# Questions about my dogs bloodline.



## HenRoc N FelBel (Jan 2, 2008)

Hello. I got my first pit Henessy about a year ago but only a few months ago became very serious/interested in pitbulls. I love them but am still very new to understanding a lot of things. About 6 months ago I got my other Pit who is registered but I have misplaced my papers and am still looking in my file cabinets for them. I remember shes a shaws/mugglestons I believe and Im not sure how many generations. What exactly is this specific breed? And also incase I am not able to find my papers how can I replace them? Thanks.


----------



## bgblok68 (Jan 4, 2008)

Hi, First try to find your papers. It's hard to do any kind of research without a positive starting point. Then do a search on APBT pedigree data bases. Warning It's addictive. lol If you can't find your papers contact the association they're registered with and they'll give you the info you need. Good luck.


----------



## Old_Blood (Jan 10, 2008)

HenRoc N FelBel said:


> Hello. I got my first pit Henessy about a year ago but only a few months ago became very serious/interested in pitbulls. I love them but am still very new to understanding a lot of things. About 6 months ago I got my other Pit who is registered but I have misplaced my papers and am still looking in my file cabinets for them. I remember shes a shaws/mugglestons I believe and Im not sure how many generations. What exactly is this specific breed? And also incase I am not able to find my papers how can I replace them? Thanks.


The breed is American Pit Bull Terrier. There are 2 others commonly refered to as "Pit Bulls" which are American Staffordshire Terrier (AKC) and Staffordshire Bull Terrier.

If your dog has Muglestons in the pedigree then she also has American Staffordshire Terrier bloodlines. As their dogs have a lot of Staff lines. Watchdog/Blue Bully, Gaff, Whiterock. I think they have a website if its still up.
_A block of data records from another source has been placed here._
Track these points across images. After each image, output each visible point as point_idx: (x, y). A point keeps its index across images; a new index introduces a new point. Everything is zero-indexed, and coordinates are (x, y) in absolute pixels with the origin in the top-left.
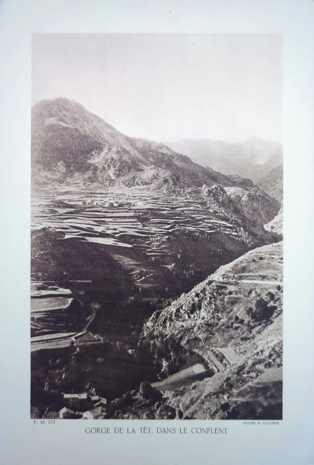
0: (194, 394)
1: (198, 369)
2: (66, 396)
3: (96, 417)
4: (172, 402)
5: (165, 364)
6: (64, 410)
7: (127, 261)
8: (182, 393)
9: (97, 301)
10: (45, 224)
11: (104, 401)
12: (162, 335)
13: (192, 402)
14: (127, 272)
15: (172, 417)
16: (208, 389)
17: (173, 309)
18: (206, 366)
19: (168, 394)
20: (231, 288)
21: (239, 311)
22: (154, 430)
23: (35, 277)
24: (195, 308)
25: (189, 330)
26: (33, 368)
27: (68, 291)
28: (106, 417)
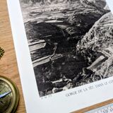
0: (104, 67)
1: (102, 58)
2: (53, 82)
3: (69, 88)
4: (97, 73)
5: (89, 59)
6: (54, 89)
7: (63, 26)
8: (100, 68)
9: (56, 42)
10: (29, 20)
11: (70, 80)
12: (84, 49)
13: (105, 71)
14: (64, 30)
15: (99, 79)
16: (109, 64)
17: (85, 38)
18: (104, 55)
19: (94, 70)
20: (102, 28)
21: (107, 34)
22: (94, 87)
23: (29, 38)
24: (92, 37)
25: (93, 44)
26: (36, 74)
27: (43, 41)
28: (73, 87)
When I had went there I saw dogs which didn't fit the AST or APBT standard. The dogs looked more like American Bullies and a couple looks mixed with possible Neo or something due to all the saggy hanging skin and wrinkles. What bloodline your girl is depends on which mugleston dogs she has in the pedigree. I know they have some Greyline and Gotti too. So once you find the paperwork and can see which dogs are in the pedigree then you can decipher the bloodline.
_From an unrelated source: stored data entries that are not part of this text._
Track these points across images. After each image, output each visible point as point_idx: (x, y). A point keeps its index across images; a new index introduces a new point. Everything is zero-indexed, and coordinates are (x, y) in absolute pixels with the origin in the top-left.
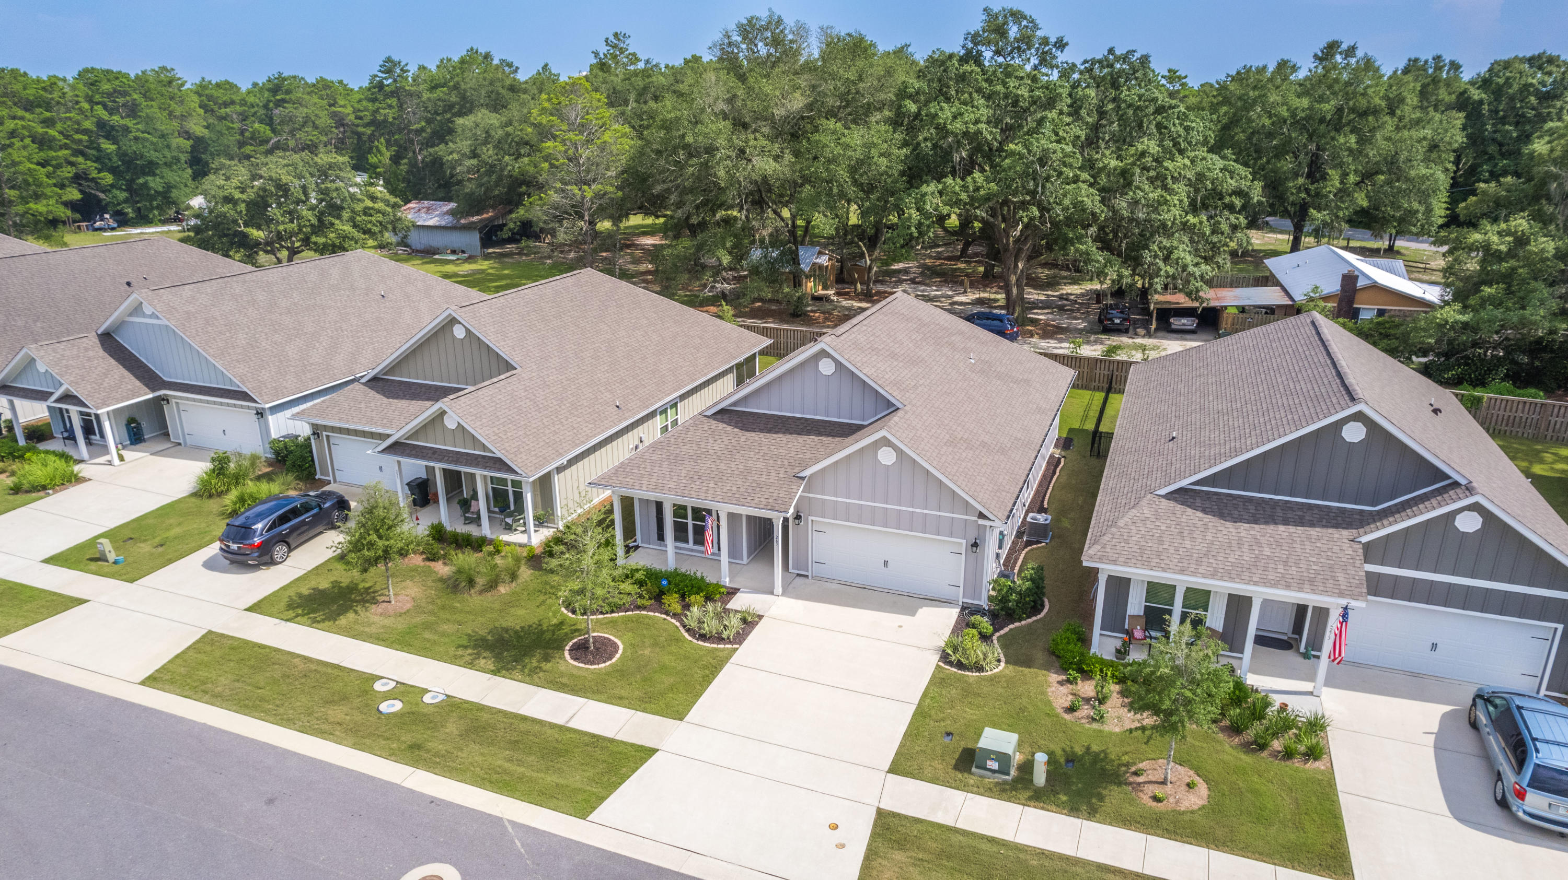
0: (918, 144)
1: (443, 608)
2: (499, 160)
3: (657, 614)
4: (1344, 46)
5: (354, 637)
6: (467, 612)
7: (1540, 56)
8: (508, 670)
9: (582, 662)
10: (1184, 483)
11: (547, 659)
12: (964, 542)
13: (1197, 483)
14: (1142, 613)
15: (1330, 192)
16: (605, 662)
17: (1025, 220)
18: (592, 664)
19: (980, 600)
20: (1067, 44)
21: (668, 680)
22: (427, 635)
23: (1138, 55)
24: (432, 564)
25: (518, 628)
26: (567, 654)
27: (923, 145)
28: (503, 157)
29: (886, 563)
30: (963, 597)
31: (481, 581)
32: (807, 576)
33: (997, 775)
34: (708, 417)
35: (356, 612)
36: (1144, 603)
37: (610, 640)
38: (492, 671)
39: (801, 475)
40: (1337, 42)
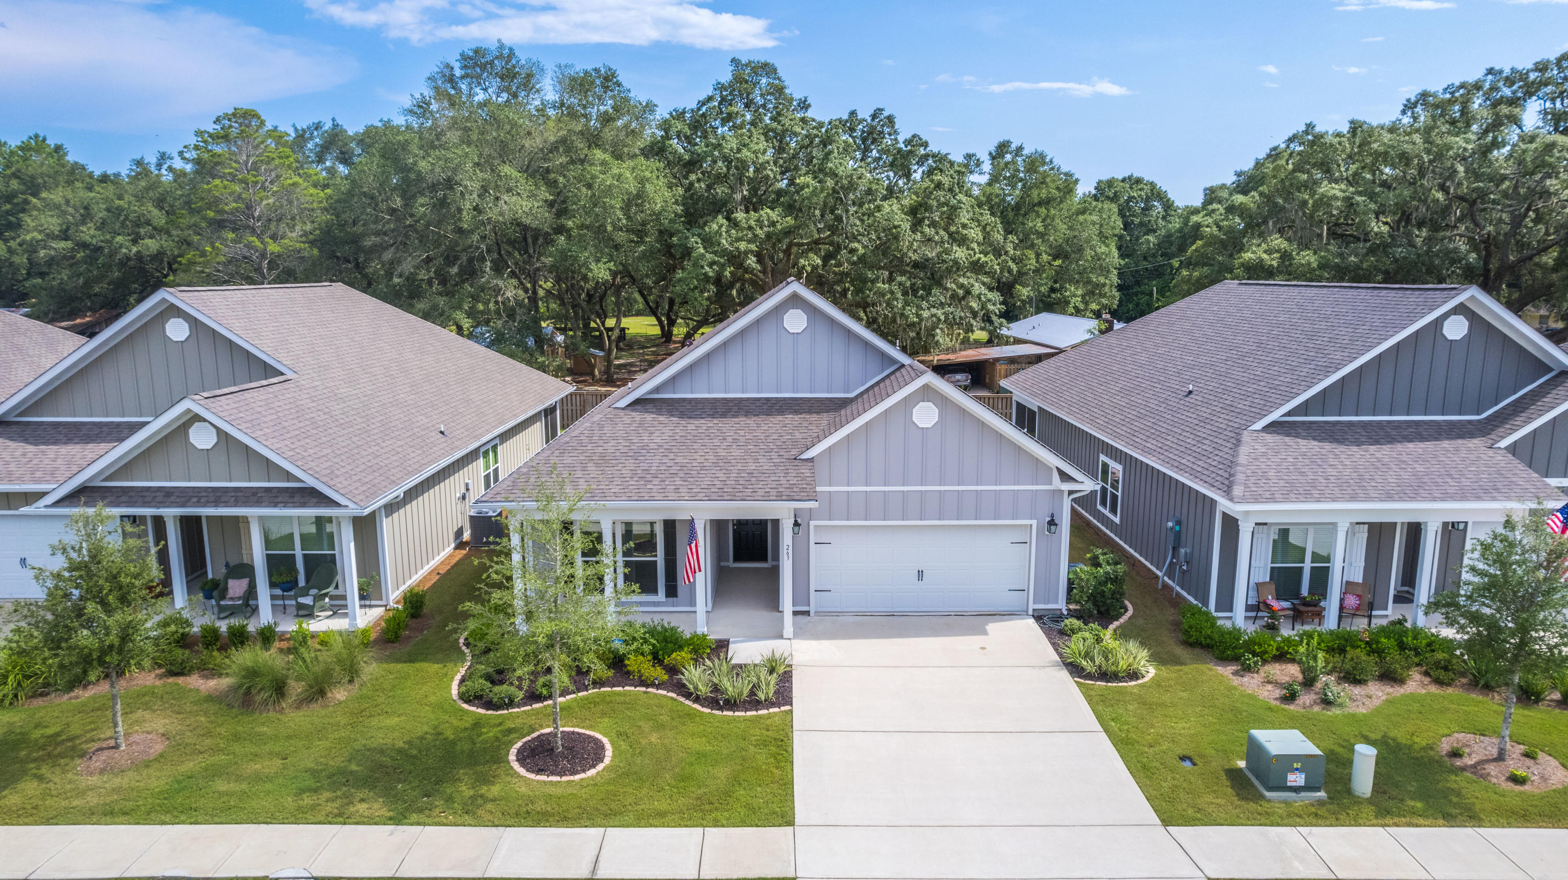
0: (691, 184)
1: (236, 737)
2: (107, 241)
3: (627, 688)
4: (1013, 146)
5: (48, 821)
6: (289, 737)
7: (1130, 178)
8: (420, 811)
9: (553, 773)
10: (1275, 416)
11: (485, 779)
12: (1034, 523)
13: (1289, 414)
14: (1268, 579)
15: (1030, 269)
16: (594, 766)
17: (809, 269)
18: (574, 773)
19: (1057, 602)
20: (809, 105)
21: (722, 773)
22: (221, 785)
23: (886, 114)
24: (181, 680)
25: (400, 744)
26: (516, 766)
27: (697, 185)
28: (113, 238)
29: (920, 574)
30: (1034, 603)
31: (296, 688)
32: (807, 613)
33: (1303, 794)
34: (623, 409)
35: (40, 778)
36: (1270, 565)
37: (578, 734)
38: (391, 819)
39: (804, 456)
40: (1008, 142)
If the papers are in your name then you need to call and send in for lost paperwork. You will have to pay to have them replaced but I don't think its too costly.
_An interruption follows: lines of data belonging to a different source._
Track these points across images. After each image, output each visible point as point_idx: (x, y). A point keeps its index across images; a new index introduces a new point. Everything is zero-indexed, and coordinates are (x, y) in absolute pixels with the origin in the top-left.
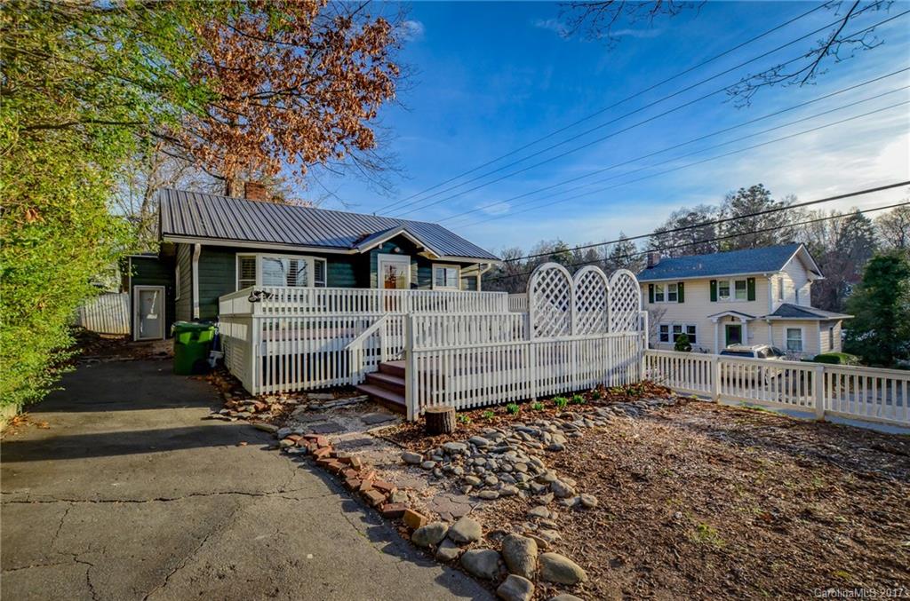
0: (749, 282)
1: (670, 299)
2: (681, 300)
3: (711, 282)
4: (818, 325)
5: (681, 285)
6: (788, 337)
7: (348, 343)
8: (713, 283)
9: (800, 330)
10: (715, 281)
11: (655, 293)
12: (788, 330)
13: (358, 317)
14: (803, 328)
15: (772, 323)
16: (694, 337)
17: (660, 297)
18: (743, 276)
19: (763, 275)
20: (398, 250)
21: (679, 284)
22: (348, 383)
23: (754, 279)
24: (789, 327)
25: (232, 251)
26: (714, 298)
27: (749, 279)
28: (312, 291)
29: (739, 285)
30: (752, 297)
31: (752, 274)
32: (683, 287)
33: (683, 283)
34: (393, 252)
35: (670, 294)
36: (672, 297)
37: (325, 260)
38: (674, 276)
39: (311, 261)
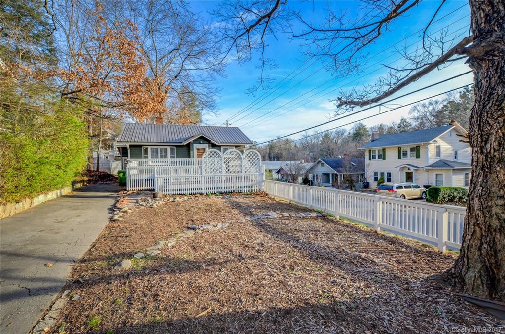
0: (417, 148)
1: (379, 158)
2: (384, 159)
3: (399, 148)
4: (452, 171)
5: (384, 150)
6: (436, 179)
9: (442, 174)
10: (401, 148)
11: (372, 155)
12: (437, 174)
14: (444, 174)
15: (427, 170)
16: (390, 178)
17: (374, 157)
18: (414, 145)
20: (201, 142)
21: (383, 149)
23: (419, 146)
24: (437, 173)
25: (141, 146)
26: (400, 158)
27: (417, 146)
28: (169, 159)
29: (412, 150)
30: (418, 156)
31: (418, 143)
32: (385, 152)
33: (385, 149)
34: (199, 143)
35: (379, 155)
36: (380, 157)
37: (175, 147)
38: (381, 145)
39: (168, 148)
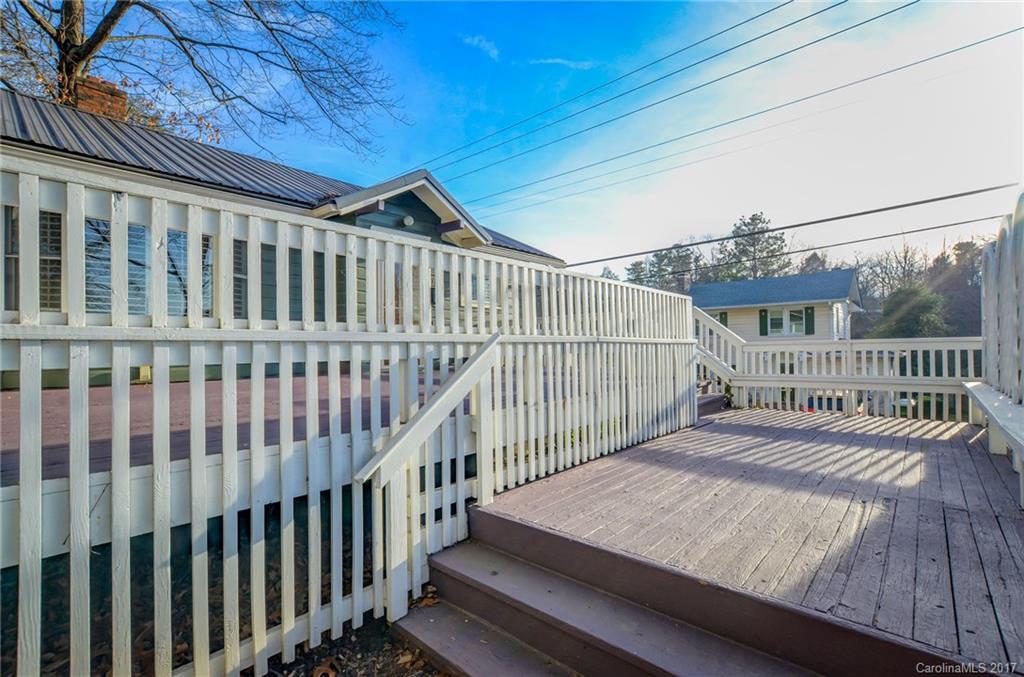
0: (806, 312)
3: (761, 311)
5: (723, 315)
7: (371, 455)
8: (763, 314)
10: (766, 311)
13: (407, 345)
18: (800, 305)
19: (827, 303)
20: (409, 221)
21: (721, 314)
22: (368, 615)
23: (812, 308)
26: (763, 332)
27: (807, 309)
29: (795, 316)
30: (810, 330)
31: (810, 302)
32: (726, 317)
33: (725, 313)
34: (400, 225)
38: (716, 305)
If the papers were not in your name yet then you will have to contact the breeder so that they can send in for lost paperwork. If you can't contact them for whatever reason you might be able to get the paperwork replaced if you can provide proof of payment to that person for the dog. (Like we have a cleared check for ours which just had to be sent to prove ownership of the dog before the paperwork was transfered from the breeders name and had been lost) Otherwise anyone could claim they bought such and such pup and just lost the papers and then get fake papers for a pup they never bought.


----------



## HenRoc N FelBel (Jan 2, 2008)

I understand. I will find my papers and post it up and let you guys know. Also if your interested in what my dog looks like it is the blue in my avatar that im talking about.


----------



## bgblok68 (Jan 4, 2008)

Nice looking dog. My son has a young female with those colors.


----------